Word for word, copy all the data and drop the pictures.

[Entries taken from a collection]
┄┄┄┄┄┄┄┄┄┄┄┄┄┄┄┄┄┄┄┄
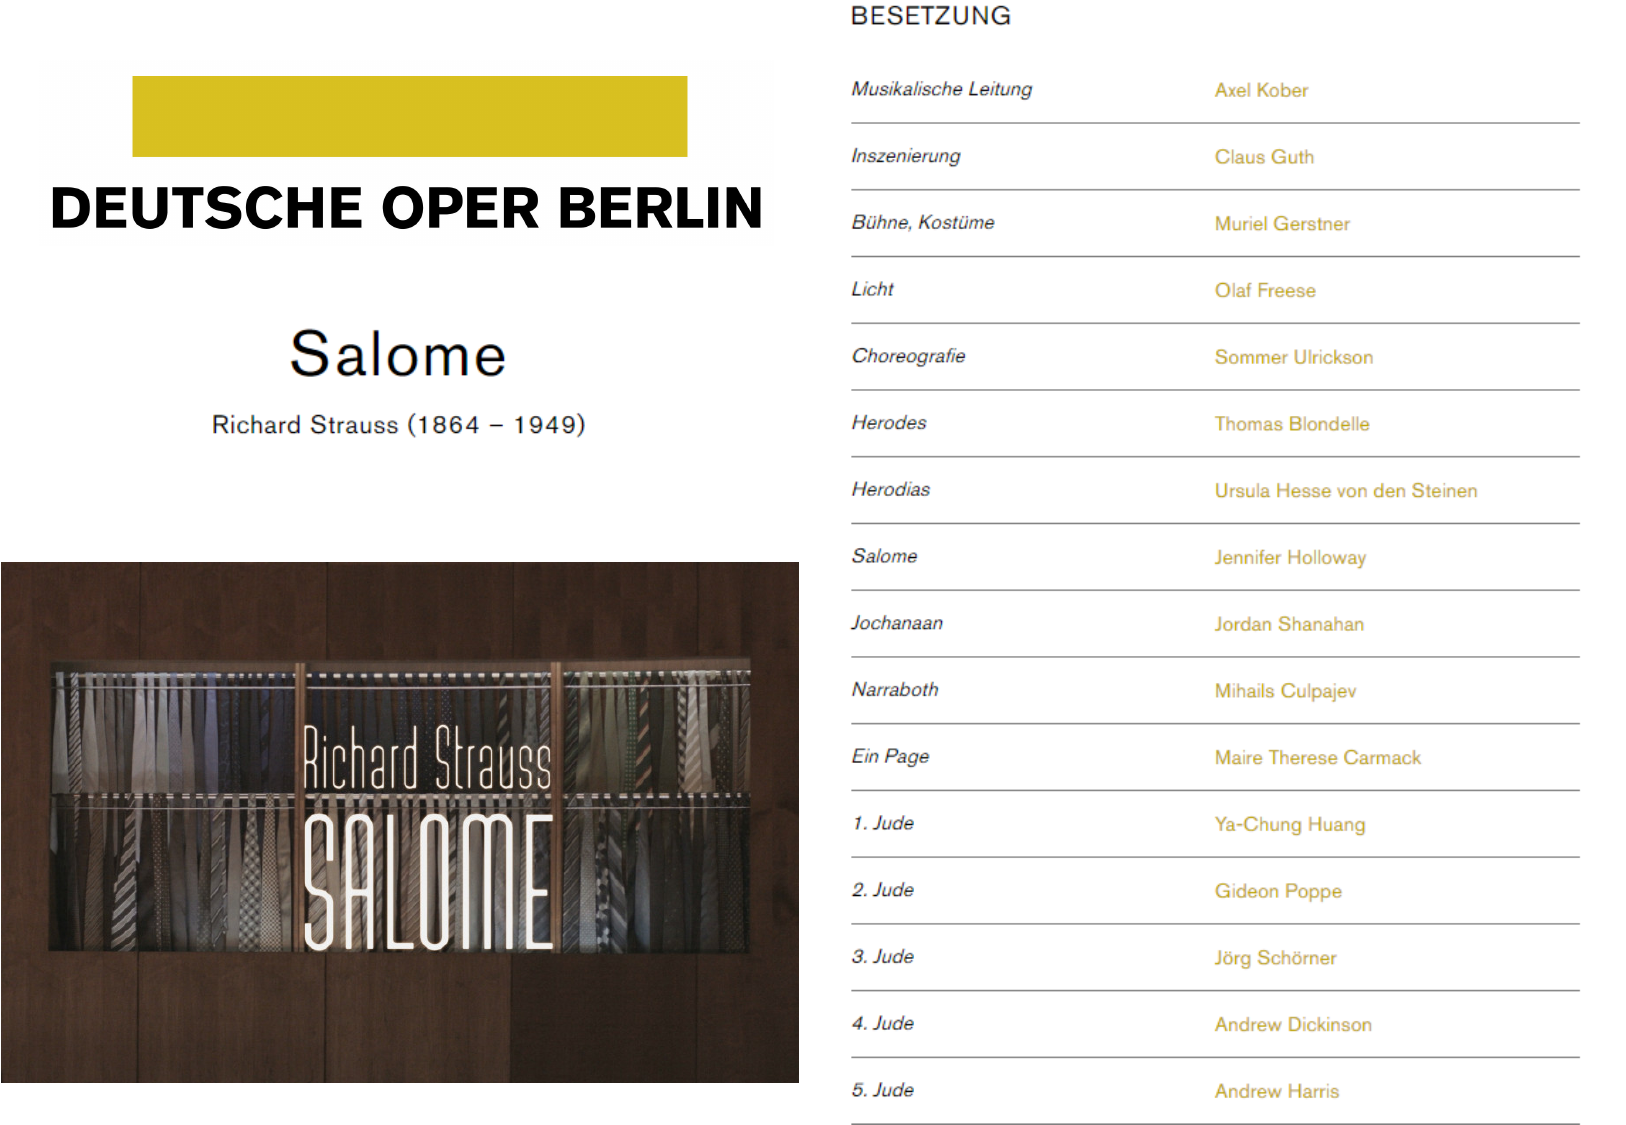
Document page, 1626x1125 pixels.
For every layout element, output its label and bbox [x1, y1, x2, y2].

picture [39, 60, 774, 246]
picture [157, 295, 623, 480]
picture [843, 0, 1583, 1125]
picture [1, 562, 799, 1083]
┄┄┄┄┄┄┄┄┄┄┄┄┄┄┄┄┄┄┄┄
Result below —
Document page, 1626x1125 pixels.
For every layout element, output its label and bbox [x1, y1, x2, y2].

picture [39, 60, 774, 246]
picture [157, 295, 623, 480]
picture [843, 0, 1583, 1125]
picture [1, 562, 799, 1083]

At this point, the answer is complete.